Multi-die assemblies
All of this becomes more challenging with multi-die and chiplet architectures, which introduce a specification explosion problem. A monolithic SoC has one set of internal interfaces. A chiplet assembly has as many specification surfaces, as each die boundary is now potentially a standards compliance frontier. The components of a credible golden spec for such systems include die-level functional specs, interface and protocol compliance, and system-level properties.

“Perhaps the most sobering addition to the golden spec is a requirement that did not exist prominently a decade ago — a formal answer to the question of whether this is the right system to build,” Darbari said. “Spending tens of millions of dollars on design and verification only to discover during system integration that certain behaviors stall, hang, or cannot be implemented consistently across chiplets is not a verification failure. It is a specification failure at the system level. This is the distinction between verification (did we build it right?) and validation (did we build the right thing?) — and today’s golden spec must address both.”

It’s here that multi-die assemblies also begin to provide a glimpse of how verification can be scaled to specifying much larger systems, not just chips.  “Everything is getting much more complicated for something like design rule checking,” Ferguson said. “It used to be a few hundred rules. Now it’s thousands and thousands of rules, billions of transistors, and hundreds of millions of wires. It’s crazy. If you expand on that and say, ‘I’m going to go into a 3D space,’ it’s even more complex. You have new materials, new stresses, issues with how to let the heat out, or at least ensure that the heat is not causing me a problem. If you’re creating a new 3D-IC, or a new kind of interconnect, now you have to add that into the requirements, and you’re back to starting with not knowing what the right answer is. I’m going to lean on the one that I’ve used the most in the past, and I hope that’s going to be correct. Ultimately, what happens if it’s not correct? We’re going to find some yield issues at a minimum, and that will turn into an iteration of going back to what the spec was that we started with. What’s the theory behind it? Was that incorrect? If it’s incorrect, we correct the spec, and we adjust accordingly moving forward. If the spec was correct and the tool was not doing what it’s supposed to, well, that’s a bug. We’re going to fix that bug, and we’re going to come back and still go forward. So at least it puts it in a situation where once, if you’re somebody doing the manufacturing, whether it’s an OSAT or a foundry, if you’re in that position, then you get stuck on what your golden is. It’s pretty rare for the golden tool to change.”

What’s needed to complete the picture is a formal requirements management system for multi-hierarchy design, which differs from functional requirements at the MBSE level, said Keysight EDA’s Mueth. “These are things that, when you do a design, you’re given a spec that is something the engineering team can execute on.
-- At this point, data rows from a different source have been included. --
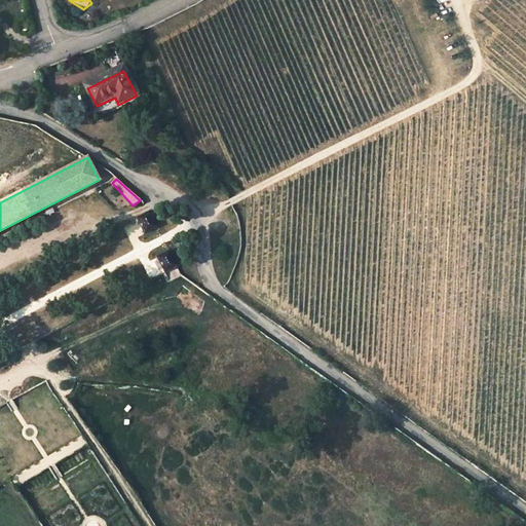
[(146,234),(158,227),(150,212),(138,219),(146,234)]
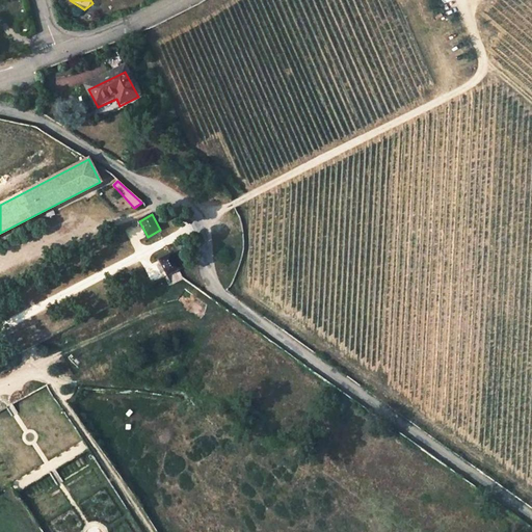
[(173,254),(159,260),(167,275),(181,269),(173,254)]
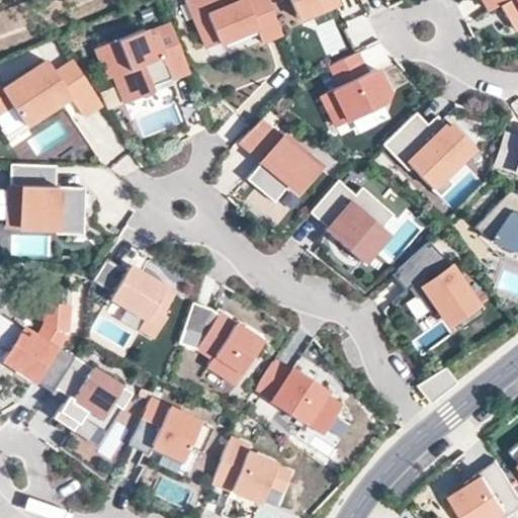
[(185,0),(193,18),(202,14),(196,0),(185,0)]
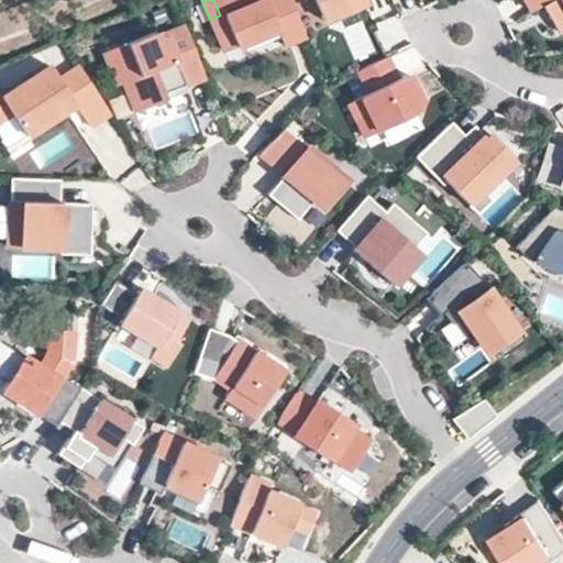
[(213,0),(220,15),(210,20),(222,48),(277,25),(274,15),(294,7),(290,0),(213,0)]
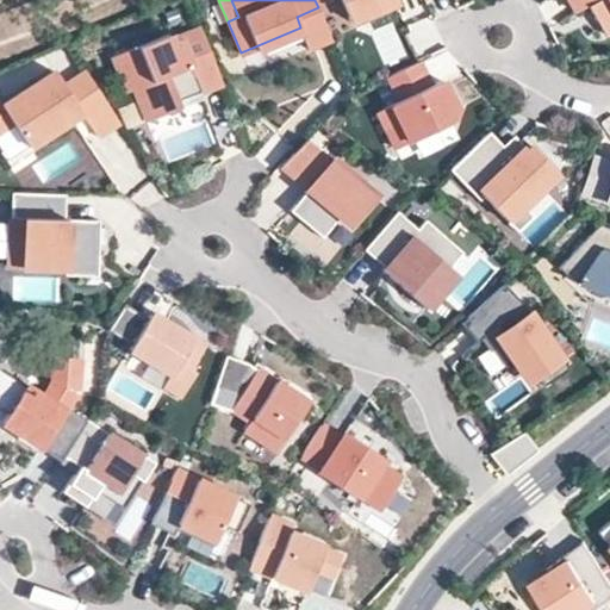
[(341,0),(350,20),(397,1),(397,0),(341,0)]
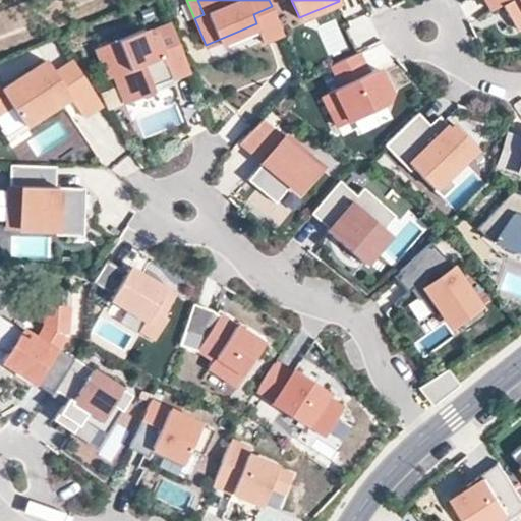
[(520,0),(485,0),(491,10),(502,4),(516,29),(520,25),(520,0)]
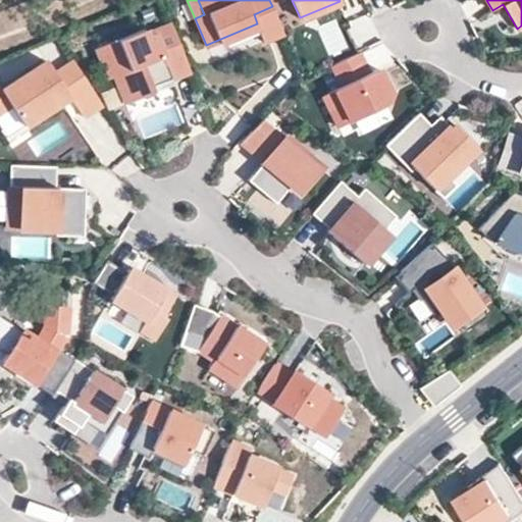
[(282,31),(272,6),(254,14),(257,23),(264,38),(282,31)]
If it’s a functional level description of behavior at a high-level, the engineering team will say, ‘I don’t have enough to work on. I can make something up myself, but it might not meet your requirements.’ It has to be something that would be called design, and something that you can execute on this. This is more of a problem today, especially when things are more integrated.”

Conclusion
With the pace of change, no one can confidently predict what flows will look like in two to three years. Specs, diagrams, and methodologies will have to evolve, with tooling that can re-check requirements, consistency, and equivalence as AI capabilities change.

“Specification engineering becomes the art of being precise enough to avoid misunderstandings underneath,” Synopsys’ Schirrmeister said. “How often do you have a prompt you use, and that darn thing comes back with something completely unexpected like, ‘No, you should know that when I ask this, I’m asking it in this context.’ ‘Okay, I’ll get the context of the problem correct now.’ That is the type of new art for the specification that needs to be built.”

And if all goes as planned, verification will become more manageable, verification engineers will have more confidence at sign-off, and the door could crack open a little wider to a much larger verification space.